Start of RECORD EXTRACTS

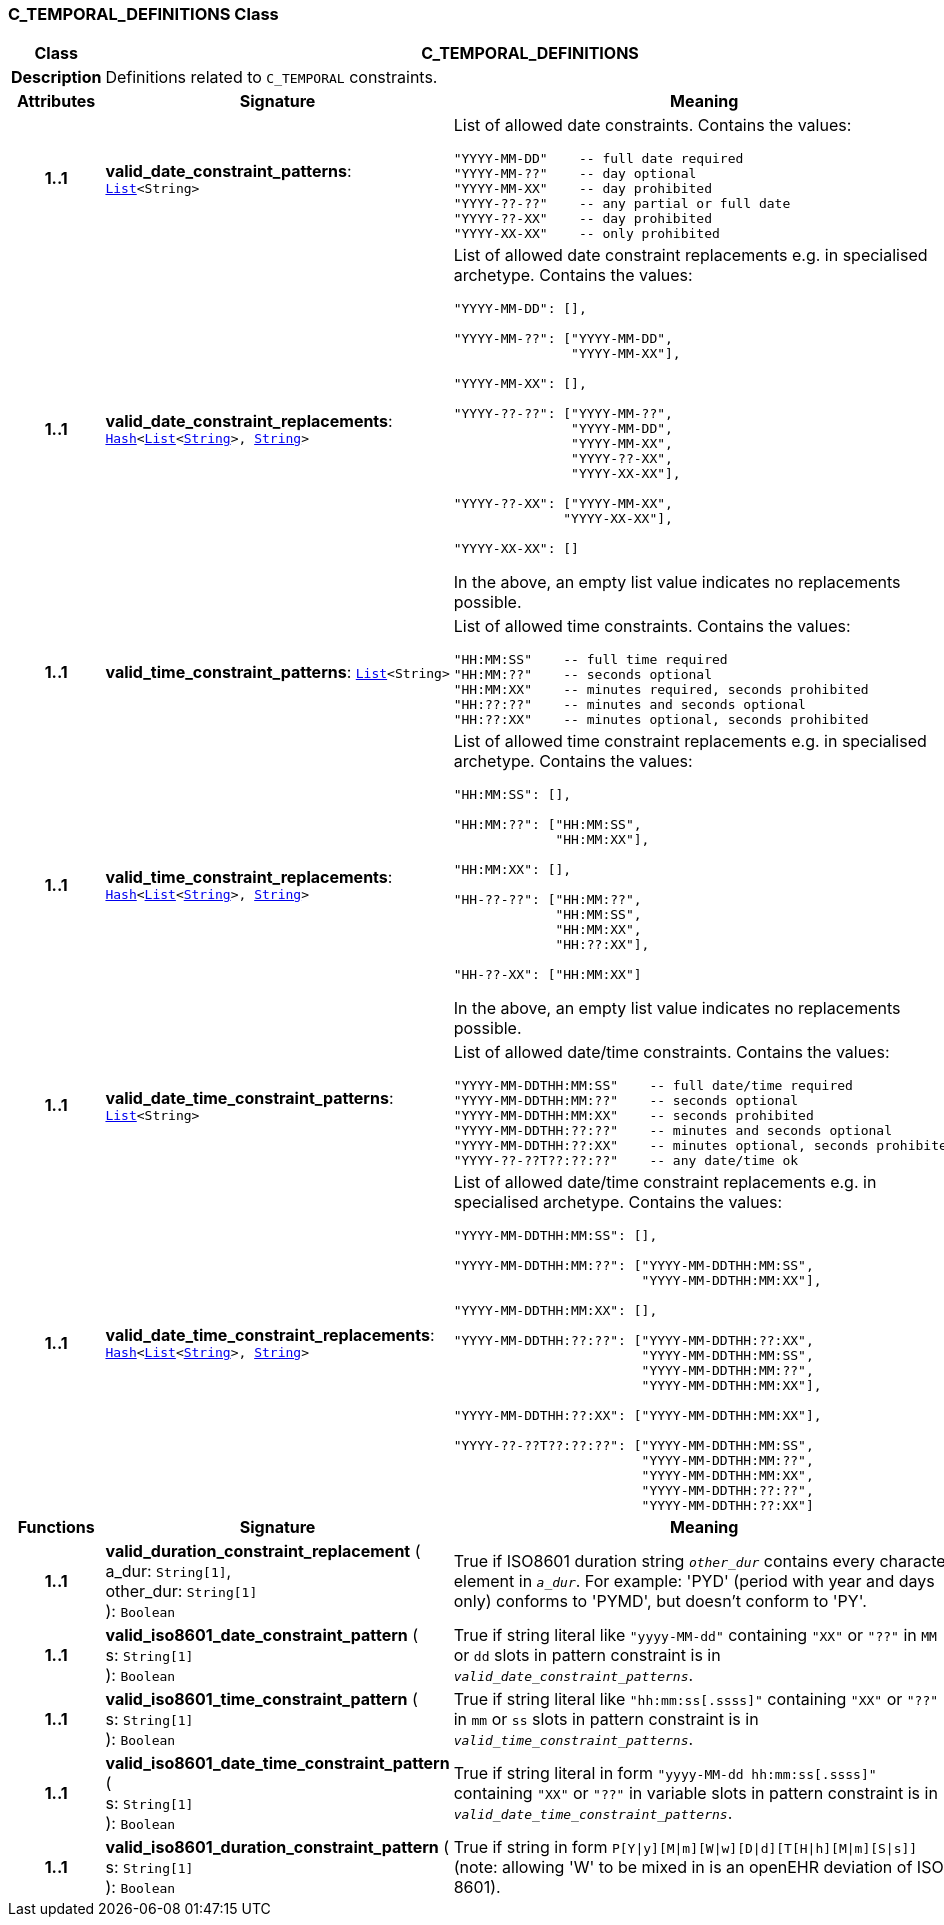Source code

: === C_TEMPORAL_DEFINITIONS Class

[cols="^1,3,5"]
|===
h|*Class*
2+^h|*C_TEMPORAL_DEFINITIONS*

h|*Description*
2+a|Definitions related to `C_TEMPORAL` constraints.

h|*Attributes*
^h|*Signature*
^h|*Meaning*

h|*1..1*
|*valid_date_constraint_patterns*: `link:/releases/BASE/{base_release}/foundation_types.html#_list_class[List^]<String>`
a|List of allowed date constraints. Contains the values:

```
"YYYY-MM-DD"    -- full date required
"YYYY-MM-??"    -- day optional
"YYYY-MM-XX"    -- day prohibited
"YYYY-??-??"    -- any partial or full date
"YYYY-??-XX"    -- day prohibited
"YYYY-XX-XX"    -- only prohibited
```

h|*1..1*
|*valid_date_constraint_replacements*: `link:/releases/BASE/{base_release}/foundation_types.html#_hash_class[Hash^]<link:/releases/BASE/{base_release}/foundation_types.html#_list_class[List^]<link:/releases/BASE/{base_release}/foundation_types.html#_string_class[String^]>, link:/releases/BASE/{base_release}/foundation_types.html#_string_class[String^]>`
a|List of allowed date constraint replacements e.g. in specialised archetype. Contains the values:

----
"YYYY-MM-DD": [],

"YYYY-MM-??": ["YYYY-MM-DD", 
               "YYYY-MM-XX"],

"YYYY-MM-XX": [],

"YYYY-??-??": ["YYYY-MM-??",
               "YYYY-MM-DD",
               "YYYY-MM-XX",
               "YYYY-??-XX",
               "YYYY-XX-XX"],

"YYYY-??-XX": ["YYYY-MM-XX", 
              "YYYY-XX-XX"],

"YYYY-XX-XX": []
----

In the above, an empty list value indicates no replacements possible.

h|*1..1*
|*valid_time_constraint_patterns*: `link:/releases/BASE/{base_release}/foundation_types.html#_list_class[List^]<String>`
a|List of allowed time constraints. Contains the values:

```
"HH:MM:SS"    -- full time required
"HH:MM:??"    -- seconds optional
"HH:MM:XX"    -- minutes required, seconds prohibited
"HH:??:??"    -- minutes and seconds optional
"HH:??:XX"    -- minutes optional, seconds prohibited
```

h|*1..1*
|*valid_time_constraint_replacements*: `link:/releases/BASE/{base_release}/foundation_types.html#_hash_class[Hash^]<link:/releases/BASE/{base_release}/foundation_types.html#_list_class[List^]<link:/releases/BASE/{base_release}/foundation_types.html#_string_class[String^]>, link:/releases/BASE/{base_release}/foundation_types.html#_string_class[String^]>`
a|List of allowed time constraint replacements e.g. in specialised archetype. Contains the values:

----
"HH:MM:SS": [],

"HH:MM:??": ["HH:MM:SS",
             "HH:MM:XX"],

"HH:MM:XX": [],

"HH-??-??": ["HH:MM:??",
             "HH:MM:SS",
             "HH:MM:XX",
             "HH:??:XX"],

"HH-??-XX": ["HH:MM:XX"]
----

In the above, an empty list value indicates no replacements possible.

h|*1..1*
|*valid_date_time_constraint_patterns*: `link:/releases/BASE/{base_release}/foundation_types.html#_list_class[List^]<String>`
a|List of allowed date/time constraints. Contains the values:

```
"YYYY-MM-DDTHH:MM:SS"    -- full date/time required
"YYYY-MM-DDTHH:MM:??"    -- seconds optional
"YYYY-MM-DDTHH:MM:XX"    -- seconds prohibited
"YYYY-MM-DDTHH:??:??"    -- minutes and seconds optional
"YYYY-MM-DDTHH:??:XX"    -- minutes optional, seconds prohibited
"YYYY-??-??T??:??:??"    -- any date/time ok
```

h|*1..1*
|*valid_date_time_constraint_replacements*: `link:/releases/BASE/{base_release}/foundation_types.html#_hash_class[Hash^]<link:/releases/BASE/{base_release}/foundation_types.html#_list_class[List^]<link:/releases/BASE/{base_release}/foundation_types.html#_string_class[String^]>, link:/releases/BASE/{base_release}/foundation_types.html#_string_class[String^]>`
a|List of allowed date/time constraint replacements e.g. in specialised archetype. Contains the values:

----
"YYYY-MM-DDTHH:MM:SS": [],

"YYYY-MM-DDTHH:MM:??": ["YYYY-MM-DDTHH:MM:SS",
                        "YYYY-MM-DDTHH:MM:XX"],

"YYYY-MM-DDTHH:MM:XX": [],

"YYYY-MM-DDTHH:??:??": ["YYYY-MM-DDTHH:??:XX",
                        "YYYY-MM-DDTHH:MM:SS",
                        "YYYY-MM-DDTHH:MM:??",
                        "YYYY-MM-DDTHH:MM:XX"],

"YYYY-MM-DDTHH:??:XX": ["YYYY-MM-DDTHH:MM:XX"],

"YYYY-??-??T??:??:??": ["YYYY-MM-DDTHH:MM:SS",
                        "YYYY-MM-DDTHH:MM:??",
                        "YYYY-MM-DDTHH:MM:XX",
                        "YYYY-MM-DDTHH:??:??",
                        "YYYY-MM-DDTHH:??:XX"]
----
h|*Functions*
^h|*Signature*
^h|*Meaning*

h|*1..1*
|*valid_duration_constraint_replacement* ( +
a_dur: `String[1]`, +
other_dur: `String[1]` +
): `Boolean`
a|True if ISO8601 duration string `_other_dur_` contains every character element in `_a_dur_`. For example: 'PYD' (period with year and days only) conforms to 'PYMD', but doesn't conform to 'PY'.

h|*1..1*
|*valid_iso8601_date_constraint_pattern* ( +
s: `String[1]` +
): `Boolean`
a|True if string literal like `"yyyy-MM-dd"` containing `"XX"` or `"??"` in `MM` or `dd` slots in pattern constraint is in `_valid_date_constraint_patterns_`.

h|*1..1*
|*valid_iso8601_time_constraint_pattern* ( +
s: `String[1]` +
): `Boolean`
a|True if string literal like `"hh:mm:ss[.ssss]"` containing `"XX"` or `"??"` in `mm` or `ss` slots in pattern constraint is in `_valid_time_constraint_patterns_`.

h|*1..1*
|*valid_iso8601_date_time_constraint_pattern* ( +
s: `String[1]` +
): `Boolean`
a|True if string literal in form `"yyyy-MM-dd hh:mm:ss[.ssss]"` containing `"XX"` or `"??"` in variable slots in pattern constraint is in `_valid_date_time_constraint_patterns_`.

h|*1..1*
|*valid_iso8601_duration_constraint_pattern* ( +
s: `String[1]` +
): `Boolean`
a|True if string in form `P[Y&#124;y][M&#124;m][W&#124;w][D&#124;d][T[H&#124;h][M&#124;m][S&#124;s]]` (note: allowing 'W' to be mixed in is an openEHR deviation of ISO 8601).
|===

End of RECORD EXTRACTS

§ BRIEF
Pull out every line holding "prohibited" from the records above, and copy it.

§ FINISHED EXERCISE
"YYYY-MM-XX"    -- day prohibited
"YYYY-??-XX"    -- day prohibited
"YYYY-XX-XX"    -- only prohibited
"HH:MM:XX"    -- minutes required, seconds prohibited
"HH:??:XX"    -- minutes optional, seconds prohibited
"YYYY-MM-DDTHH:MM:XX"    -- seconds prohibited
"YYYY-MM-DDTHH:??:XX"    -- minutes optional, seconds prohibited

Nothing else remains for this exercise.